■ Énoncé: Dénombrez les lignes des items qui contiennent la chaîne « value ». Indiquez uniquement ce nombre.

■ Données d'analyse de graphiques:
-=-=-
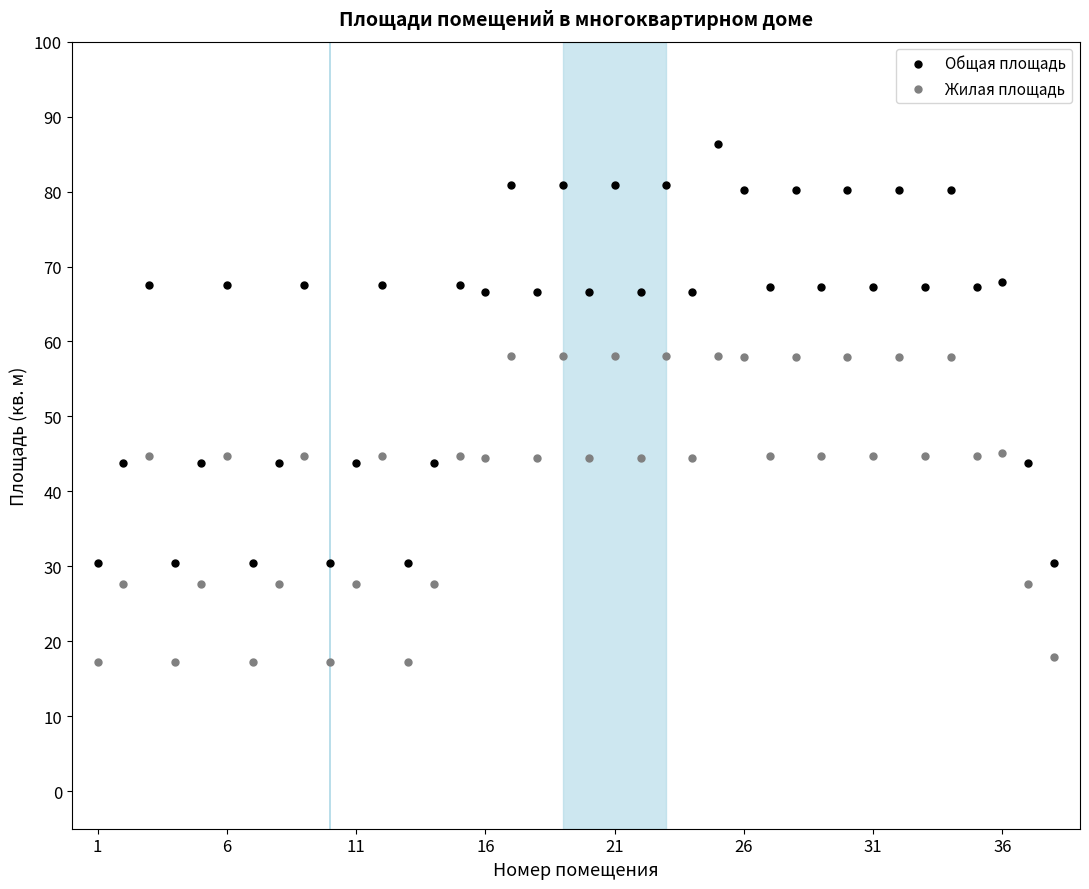

Which series reaches the minimum Y coordinate?

Жилая площадь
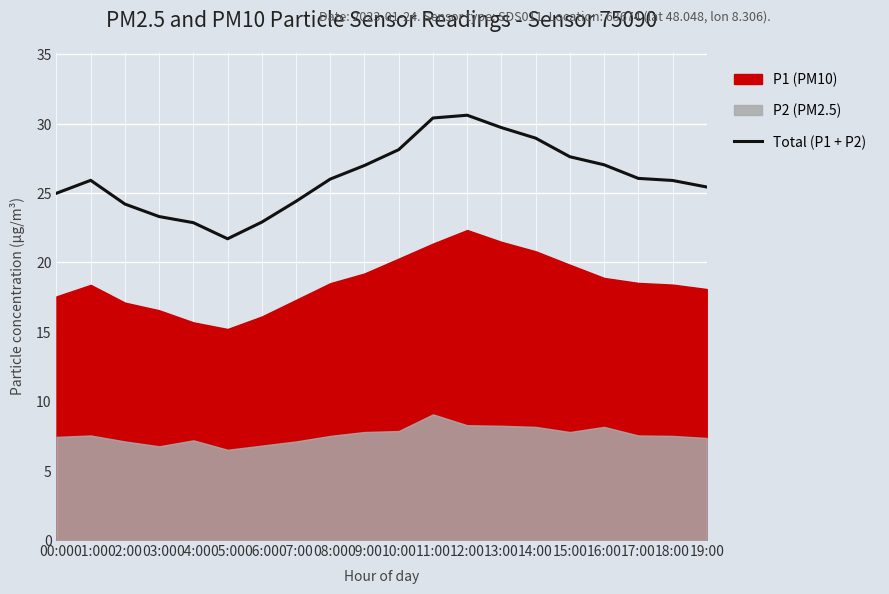

Where is the first local minimum?

05:00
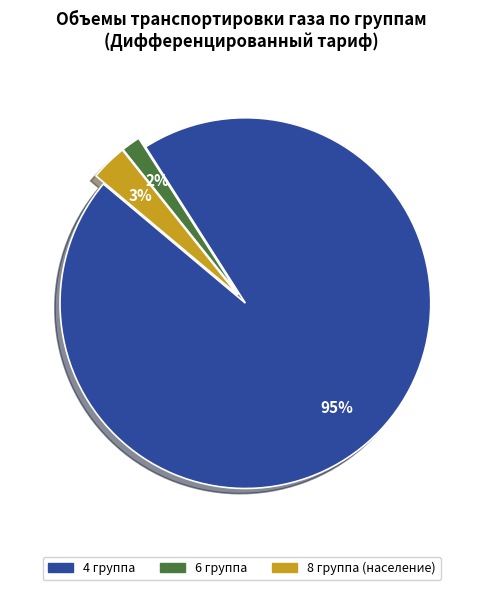

Count the number of slices in the pie.

3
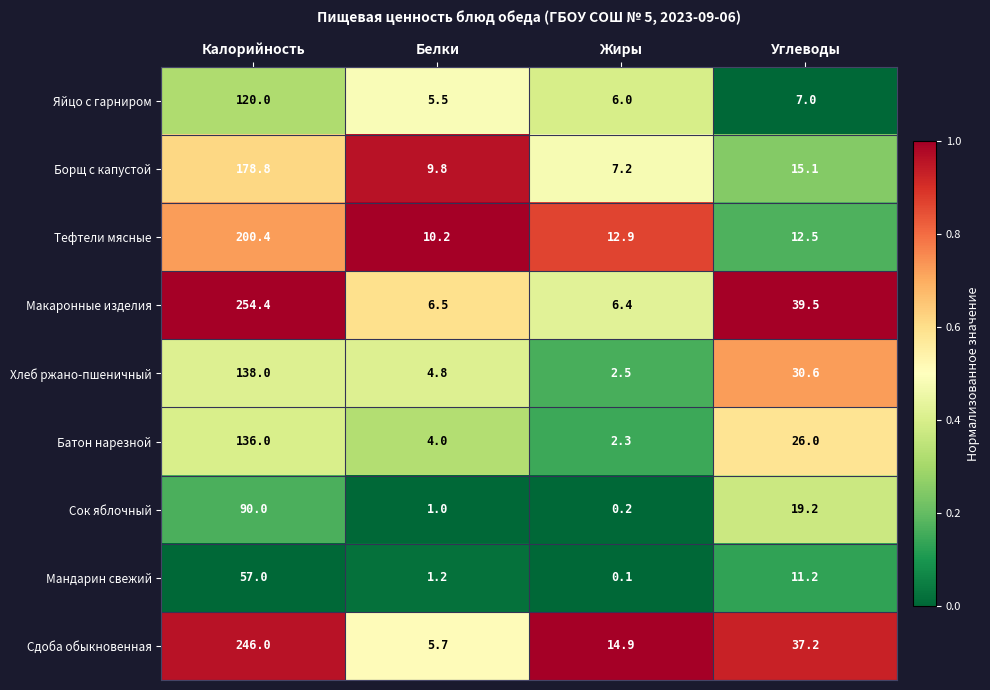

True or false: Тефтели мясные has a value of 21.0 at Углеводы.

False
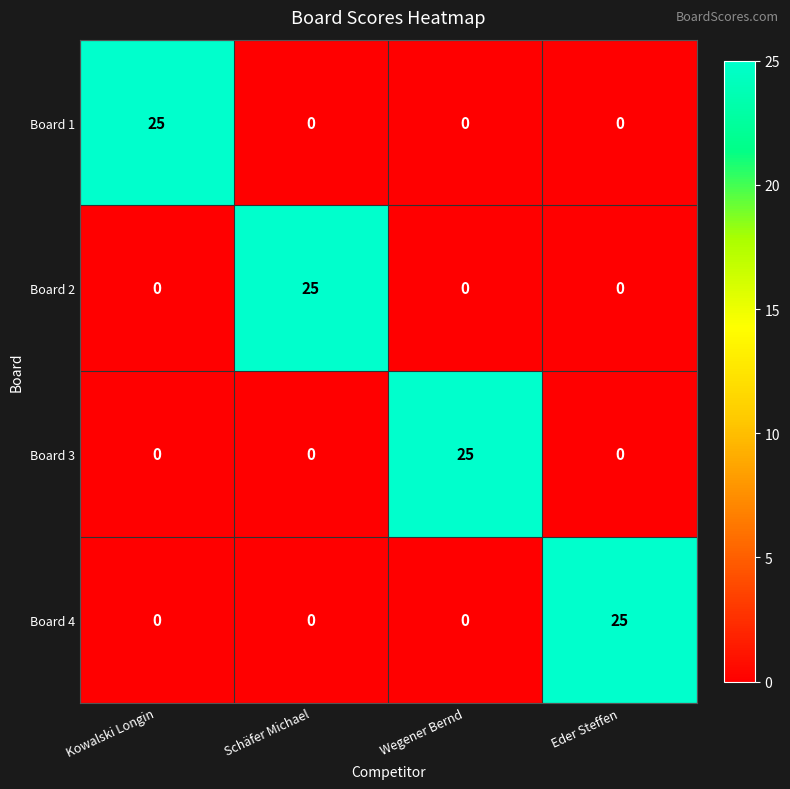

What is the total value across all series at Kowalski Longin?

25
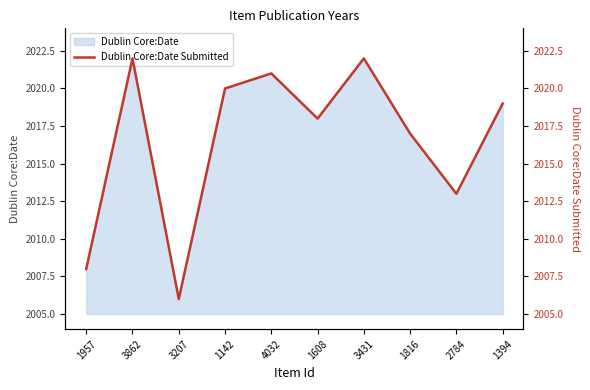

Where is the first local maximum?

3862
-=-=-
■ Exercice corrigé: 2